Fakti­zi­tät und Deutung: Die Motive des Zionis­mus

Trotz­dem ist man erstaunt darüber, wie leicht der viel­ge­rühm­te Histo­ri­ker der „Welt­un­ter­wer­fung“, Wolf­gang Rein­hard, sein raum­grei­fen­des F.A.Z.-Inter­view vom 25. Juni mit einer Tirade gegen Israel als Ausbeu­tungs-, Herr­schafts- und Diskri­mi­nie­rungs­sys­tem eröff­net.

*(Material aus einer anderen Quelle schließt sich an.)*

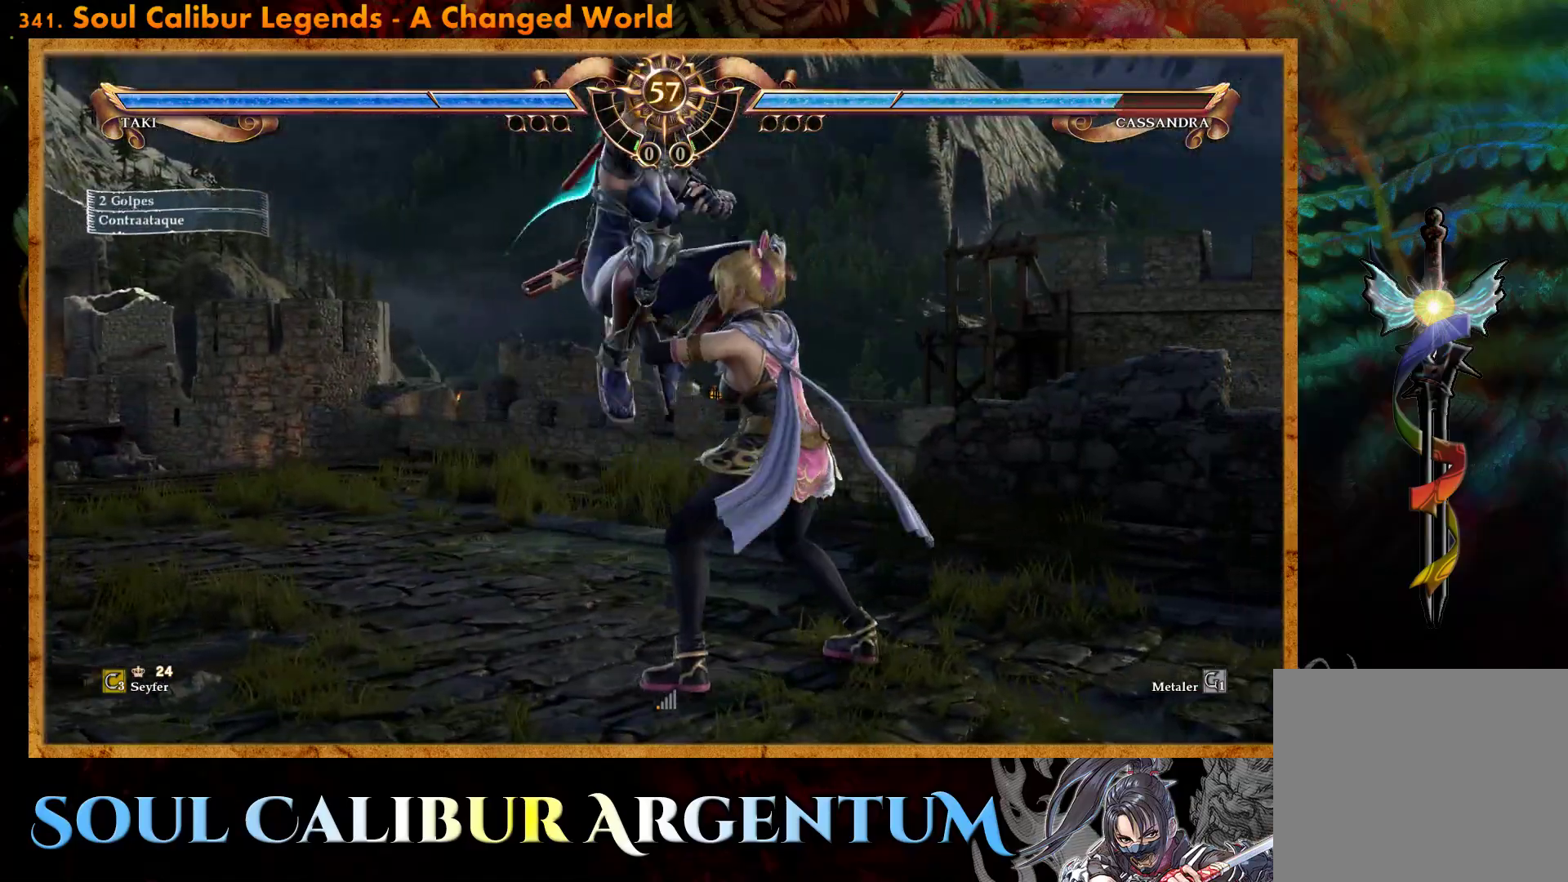
{"buttons": [], "events": [[233, "CROSS", "up"], [300, "DPAD_RIGHT", "up"], [300, "DPAD_UP", "up"]]}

Man reibt sich die Augen, mit welch leicht­fer­ti­ger Formel Rein­hard das kleine, von einer millio­nen­star­ken feind­li­chen Popu­la­ti­on umge­be­ne Land als letzte Basti­on des west­li­chen Kolo­nia­lis­mus apostro­phiert. Er wirft anders­den­ken­den Histo­ri­kern vor, dass sie sich zu sehr um die „Bedeu­tung von Geschich­te“ bemü­hen, anstatt endlich „zur Sache“ zu kommen „und nicht bloß zur Bedeu­tung“. Weiß denn Rein­hard nicht, dass es beim Verste­hen von Geschich­te wie ja auch im Recht und im gesell­schaft­li­chen Leben eminent auf die „Bedeu­tung“ ankommt?

In Gerich­ten und im allge­mei­nen Bewusst­sein unter­schei­det man ja schon zwischen Mord, Totschlag und Tötung aus Notwehr. Die Solda­ten, die man zur Vertei­di­gung des Landes in die Schlacht schickt, werden als Retter des Vater­lan­des und als Helden gefei­ert, anders die Angrei­fer, die in das eigene Land einfal­len, und wieder etwas ande­res ist die Hinrich­tung eines zum Tode verur­teil­ten Verbre­chers. Die Bedeu­tung ist alles, das bloße Faktum noch nichts.

Wie kann also Profes­sor Rein­hard allein aus dem Faktum, dass die ersten Zionis­ten als Sied­ler nach Paläs­ti­na kamen, den Vorwurf des Kolo­nia­lis­mus erhe­ben? Und wie blind kann man sein, wenn man sagt: „Aus der Tatsa­che, dass Israel wegen des Holo­causts gegrün­det wurde, folgt noch lange nicht, dass es keine Kolo­nie sein kann. Außer­dem ging ja das Stre­ben nach einer Staats­grün­dung dem Holo­caust voraus“? Hat Herr Rein­hard nicht gewusst, dass der prak­ti­sche und dann auch poli­ti­sche Zionis­mus nicht aus kolo­nia­lis­ti­schen Moti­ven entstand, sondern aus fast zwei­tau­send Jahren physi­schem, recht­li­chem und reli­giö­sem „Holo­caust“? Lese er doch die Bücher und Schrif­ten der frühen Zionis­ten des neun­zehn­ten Jahr­hun­derts.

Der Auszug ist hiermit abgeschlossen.